(a)
A pharmacy benefit manager that reimburses a contracting pharmacy for a drug on a maximum allowable cost basis shall comply with this section.
(b)
A pharmacy benefit manager shall include in a contract, initially entered into, or renewed on its scheduled renewal date, on or after January 1, 2016, with the contracting pharmacy information identifying any national drug pricing compendia or other data sources used to determine the maximum allowable cost for the drugs on a maximum allowable cost list.
(c)
A pharmacy benefit manager shall make available to a contracting pharmacy, upon request, the most
up-to-date maximum allowable cost list or lists used by the pharmacy benefit manager for patients served by that pharmacy in a readily accessible, secure, and usable Web-based format or other comparable format.
(d)
A drug shall not be included on a maximum allowable cost list or reimbursed on a maximum allowable cost basis unless all of the following apply:
(1)
The drug is listed as “A” or “B” rated in the most recent version of the federal Food and Drug Administration’s approved drug products with therapeutic equivalent evaluations, also known as the Orange Book, or has an “NA,” “NR,” or “Z” rating or a similar rating by a nationally recognized pricing reference, such as Medi-Span or First
DataBank.
(2)
The drug is generally available for purchase in the state from a national or regional wholesaler.
(3)
The drug is not obsolete.
(e)
For contracts initially entered into, or renewed on the scheduled renewal date, on or after January 1, 2016, a pharmacy benefit manager shall review and shall make necessary adjustments to the maximum allowable cost of each drug on a maximum allowable cost list using the most recent data sources available at least once every seven days.
(f)
For contracts initially entered into, or renewed on the scheduled renewal date, on or after January 1, 2016, a pharmacy benefit manager shall have a clearly defined process for a
contracting pharmacy to appeal the maximum allowable cost for a drug on a maximum allowable cost list that includes all of the following:
(1)
A contracting pharmacy may base its appeal on either of the following:
(A)
The maximum allowable cost for a drug is below the cost at which the drug is available for purchase by similarly situated pharmacies in the state from a national or regional wholesaler.
(B)
The drug does not meet the requirements of subdivision (d).
(2)
A contracting pharmacy shall be provided no less than 14 business days following receipt of payment for the claim upon which the appeal is based to file an appeal with a pharmacy benefit manager.

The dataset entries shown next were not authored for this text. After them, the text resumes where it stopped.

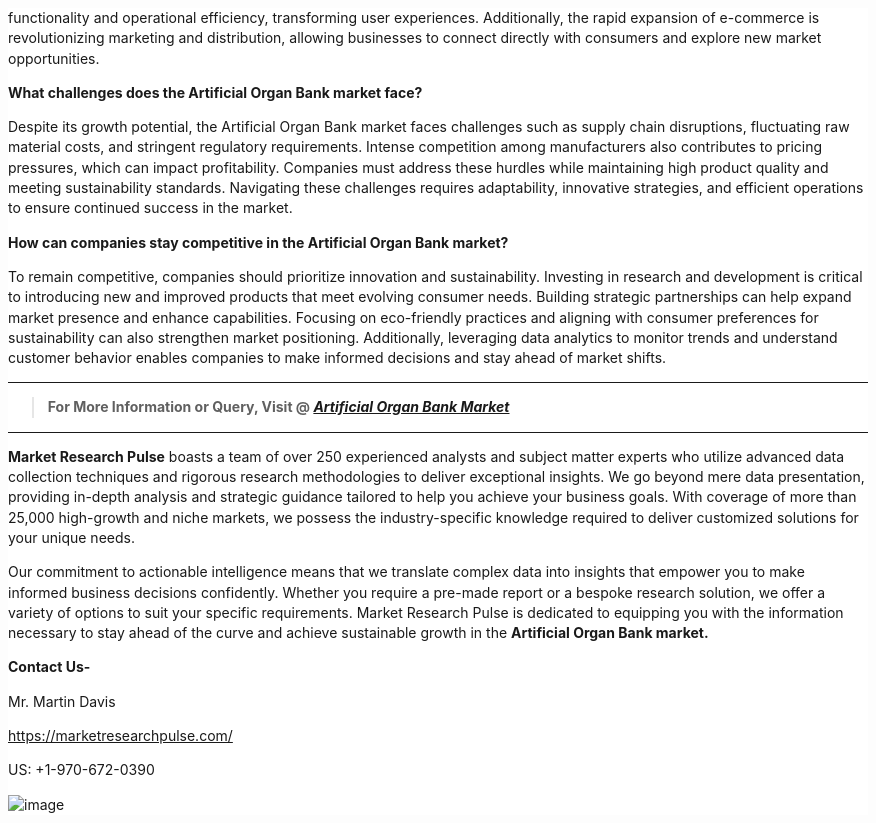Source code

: functionality and operational efficiency, transforming user experiences. Additionally, the rapid expansion of e-commerce is revolutionizing marketing and distribution, allowing businesses to connect directly with consumers and explore new market opportunities.</p><p><strong>What challenges does the Artificial Organ Bank market face?</strong></p><p>Despite its growth potential, the Artificial Organ Bank market faces challenges such as supply chain disruptions, fluctuating raw material costs, and stringent regulatory requirements. Intense competition among manufacturers also contributes to pricing pressures, which can impact profitability. Companies must address these hurdles while maintaining high product quality and meeting sustainability standards. Navigating these challenges requires adaptability, innovative strategies, and efficient operations to ensure continued success in the market.</p><p><strong>How can companies stay competitive in the Artificial Organ Bank market?</strong></p><p>To remain competitive, companies should prioritize innovation and sustainability. Investing in research and development is critical to introducing new and improved products that meet evolving consumer needs. Building strategic partnerships can help expand market presence and enhance capabilities. Focusing on eco-friendly practices and aligning with consumer preferences for sustainability can also strengthen market positioning. Additionally, leveraging data analytics to monitor trends and understand customer behavior enables companies to make informed decisions and stay ahead of market shifts.</p><hr /><blockquote><p><strong>For More Information or Query, Visit @&nbsp;<em><a href="https://marketresearchpulse.com/report/106585/artificial-organ-bank-market?utm_source=Linkedin&utm_medium=0119">Artificial Organ Bank Market</a></em></strong></p></blockquote><hr /><p><strong>Market Research Pulse</strong> boasts a team of over 250 experienced analysts and subject matter experts who utilize advanced data collection techniques and rigorous research methodologies to deliver exceptional insights. We go beyond mere data presentation, providing in-depth analysis and strategic guidance tailored to help you achieve your business goals. With coverage of more than 25,000 high-growth and niche markets, we possess the industry-specific knowledge required to deliver customized solutions for your unique needs.</p><p>Our commitment to actionable intelligence means that we translate complex data into insights that empower you to make informed business decisions confidently. Whether you require a pre-made report or a bespoke research solution, we offer a variety of options to suit your specific requirements. Market Research Pulse is dedicated to equipping you with the information necessary to stay ahead of the curve and achieve sustainable growth in the <strong>Artificial Organ Bank market.</strong></p><p><strong>Contact Us-</strong></p><p>Mr. Martin Davis</p><p>https://marketresearchpulse.com/</p><p>US: +1-970-672-0390</p>
![image](https://github.com/user-attachments/assets/ca90762b-269a-4ad3-849c-a1779c99ec5f)
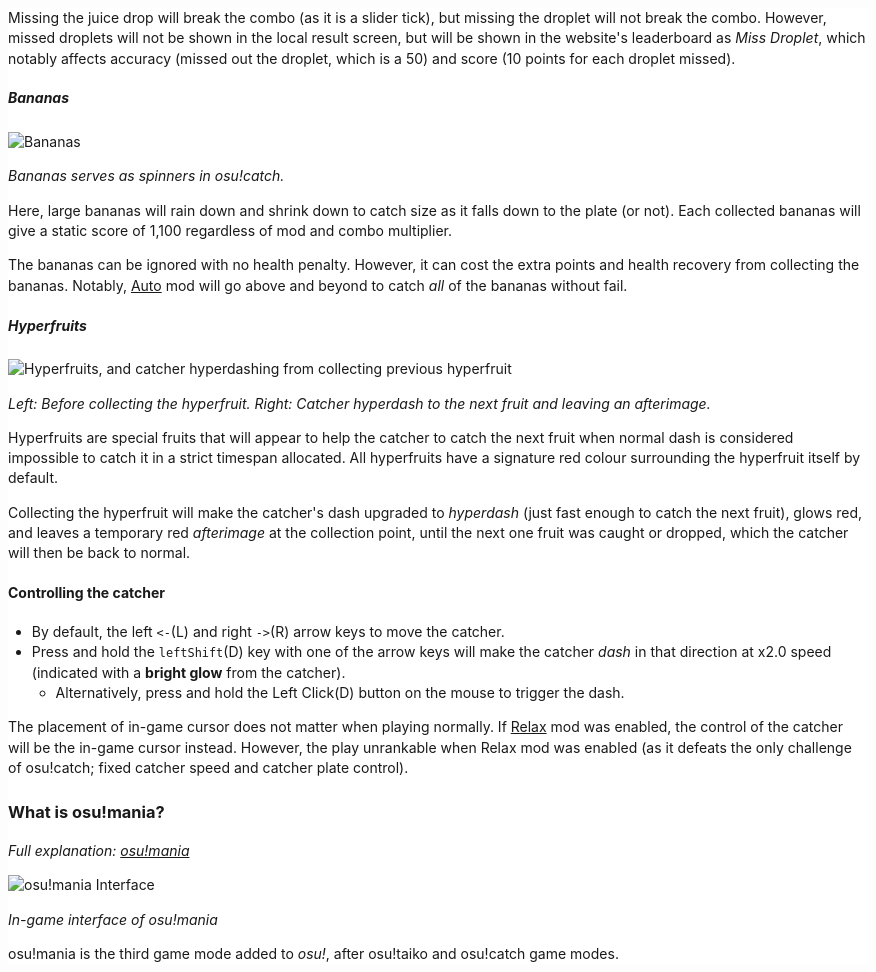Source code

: Missing the juice drop will break the combo (as it is a slider tick), but missing the droplet will not break the combo. However, missed droplets will not be shown in the local result screen, but will be shown in the website's leaderboard as *Miss Droplet*, which notably affects accuracy (missed out the droplet, which is a 50) and score (10 points for each droplet missed).

##### Bananas

![Bananas](/wiki/shared/Catch_bananas.jpg "osu!catch bananas")

*Bananas serves as spinners in osu!catch.*

Here, large bananas will rain down and shrink down to catch size as it falls down to the plate (or not). Each collected bananas will give a static score of 1,100 regardless of mod and combo multiplier.

The bananas can be ignored with no health penalty. However, it can cost the extra points and health recovery from collecting the bananas. Notably, [Auto](/wiki/Game_Modifiers "more info can be found on Game Modifiers under Auto") mod will go above and beyond to catch *all* of the bananas without fail.

##### Hyperfruits

![Hyperfruits, and catcher hyperdashing from collecting previous hyperfruit](/wiki/shared/Catch_hyperfruits.jpg "osu!catch hyperfruits")

*Left: Before collecting the hyperfruit. Right: Catcher hyperdash to the next fruit and leaving an afterimage.*

Hyperfruits are special fruits that will appear to help the catcher to catch the next fruit when normal dash is considered impossible to catch it in a strict timespan allocated. All hyperfruits have a signature red colour surrounding the hyperfruit itself by default.

Collecting the hyperfruit will make the catcher's dash upgraded to *hyperdash* (just fast enough to catch the next fruit), glows red, and leaves a temporary red *afterimage* at the collection point, until the next one fruit was caught or dropped, which the catcher will then be back to normal.

#### Controlling the catcher

- By default, the left `<-`(L) and right `->`(R) arrow keys to move the catcher.
- Press and hold the `leftShift`(D) key with one of the arrow keys will make the catcher *dash* in that direction at x2.0 speed (indicated with a **bright glow** from the catcher). 
  - Alternatively, press and hold the Left Click(D) button on the mouse to trigger the dash.

The placement of in-game cursor does not matter when playing normally. If [Relax](/wiki/Game_Modifiers "more info can be found on Game Modifiers under Relax") mod was enabled, the control of the catcher will be the in-game cursor instead. However, the play unrankable when Relax mod was enabled (as it defeats the only challenge of osu!catch; fixed catcher speed and catcher plate control).

### What is osu!mania?

*Full explanation: [osu!mania](/wiki/Game_Modes/osu!mania/ "osu!mania")*

![osu!mania Interface](/wiki/shared/Interface_mania.jpg "osu!mania Interface")

*In-game interface of osu!mania*

osu!mania is the third game mode added to *osu!*, after osu!taiko and osu!catch game modes.
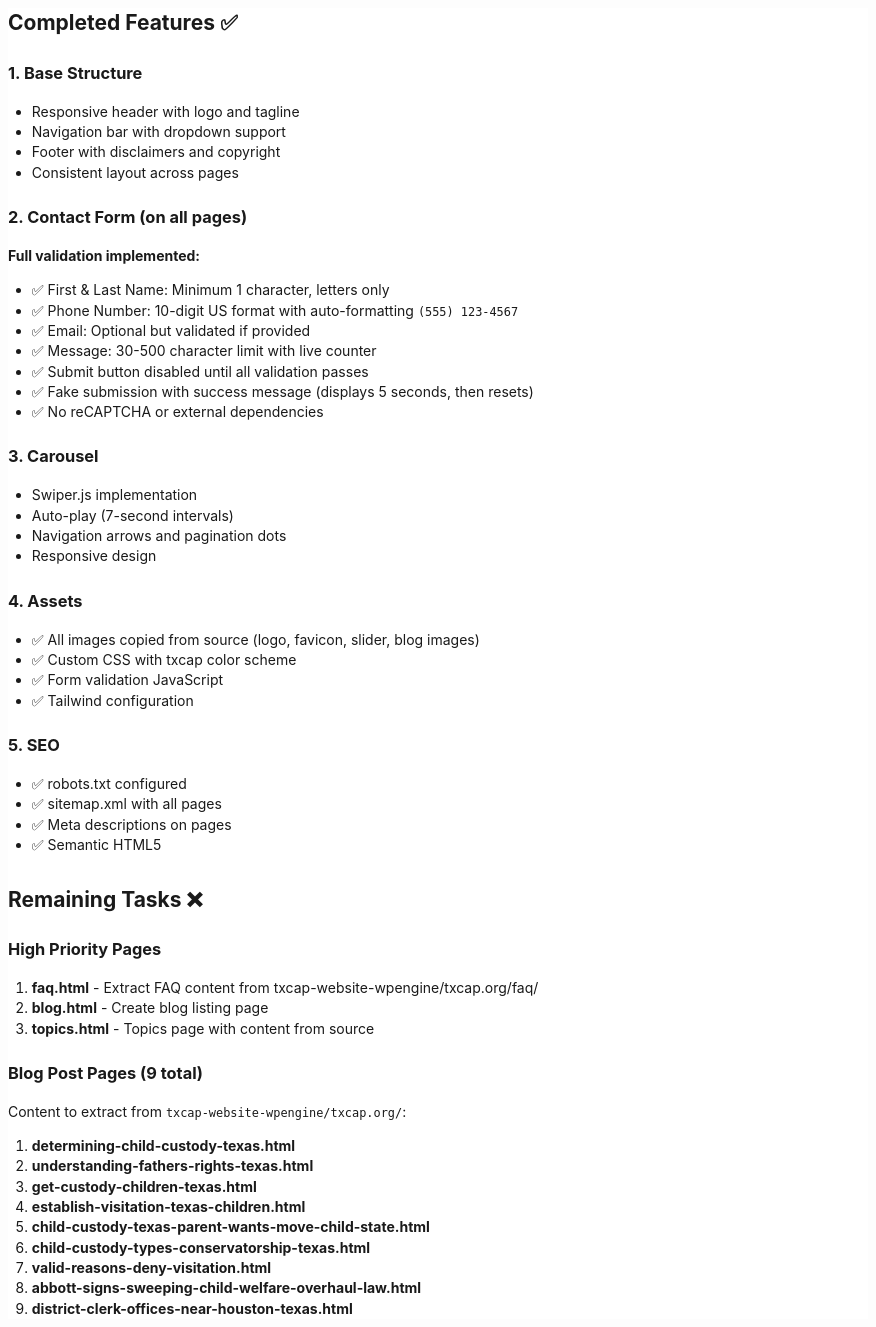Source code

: ## Completed Features ✅

### 1. Base Structure
- Responsive header with logo and tagline
- Navigation bar with dropdown support
- Footer with disclaimers and copyright
- Consistent layout across pages

### 2. Contact Form (on all pages)
**Full validation implemented:**
- ✅ First & Last Name: Minimum 1 character, letters only
- ✅ Phone Number: 10-digit US format with auto-formatting `(555) 123-4567`
- ✅ Email: Optional but validated if provided
- ✅ Message: 30-500 character limit with live counter
- ✅ Submit button disabled until all validation passes
- ✅ Fake submission with success message (displays 5 seconds, then resets)
- ✅ No reCAPTCHA or external dependencies

### 3. Carousel
- Swiper.js implementation
- Auto-play (7-second intervals)
- Navigation arrows and pagination dots
- Responsive design

### 4. Assets
- ✅ All images copied from source (logo, favicon, slider, blog images)
- ✅ Custom CSS with txcap color scheme
- ✅ Form validation JavaScript
- ✅ Tailwind configuration

### 5. SEO
- ✅ robots.txt configured
- ✅ sitemap.xml with all pages
- ✅ Meta descriptions on pages
- ✅ Semantic HTML5

## Remaining Tasks ❌

### High Priority Pages
1. **faq.html** - Extract FAQ content from txcap-website-wpengine/txcap.org/faq/
2. **blog.html** - Create blog listing page
3. **topics.html** - Topics page with content from source

### Blog Post Pages (9 total)
Content to extract from `txcap-website-wpengine/txcap.org/`:
1. **determining-child-custody-texas.html**
2. **understanding-fathers-rights-texas.html**
3. **get-custody-children-texas.html**
4. **establish-visitation-texas-children.html**
5. **child-custody-texas-parent-wants-move-child-state.html**
6. **child-custody-types-conservatorship-texas.html**
7. **valid-reasons-deny-visitation.html**
8. **abbott-signs-sweeping-child-welfare-overhaul-law.html**
9. **district-clerk-offices-near-houston-texas.html**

The pharmacy benefit manager shall make a final determination regarding a contracting pharmacy’s appeal within seven business days of the pharmacy benefit manager’s receipt of the appeal.
(3)
If an appeal is denied by a pharmacy benefit manager, the pharmacy benefit manager shall provide to the contracting pharmacy the reason for the denial and the national drug code (NDC) of an equivalent drug that may be purchased by a similarly situated pharmacy at the price that is equal to or less than the maximum allowable cost of the appealed drug.
(4)
If an appeal is upheld by a pharmacy benefit manager, the pharmacy benefit manager shall adjust the maximum allowable cost of the appealed drug for the appealing contracting pharmacy and all similarly situated contracting pharmacies in the
state within one calendar day of the date of determination. The pharmacy benefit manager shall permit the appealing pharmacy to reverse and resubmit the claim upon which the appeal was based in order to receive the corrected reimbursement.
(g)
A contracting pharmacy shall not disclose to any third party the maximum allowable cost list and any related information it receives either directly from a pharmacy benefit manager or through a pharmacy services administrative organization or similar entity with which the contracting pharmacy has a contract to provide administrative services for that pharmacy.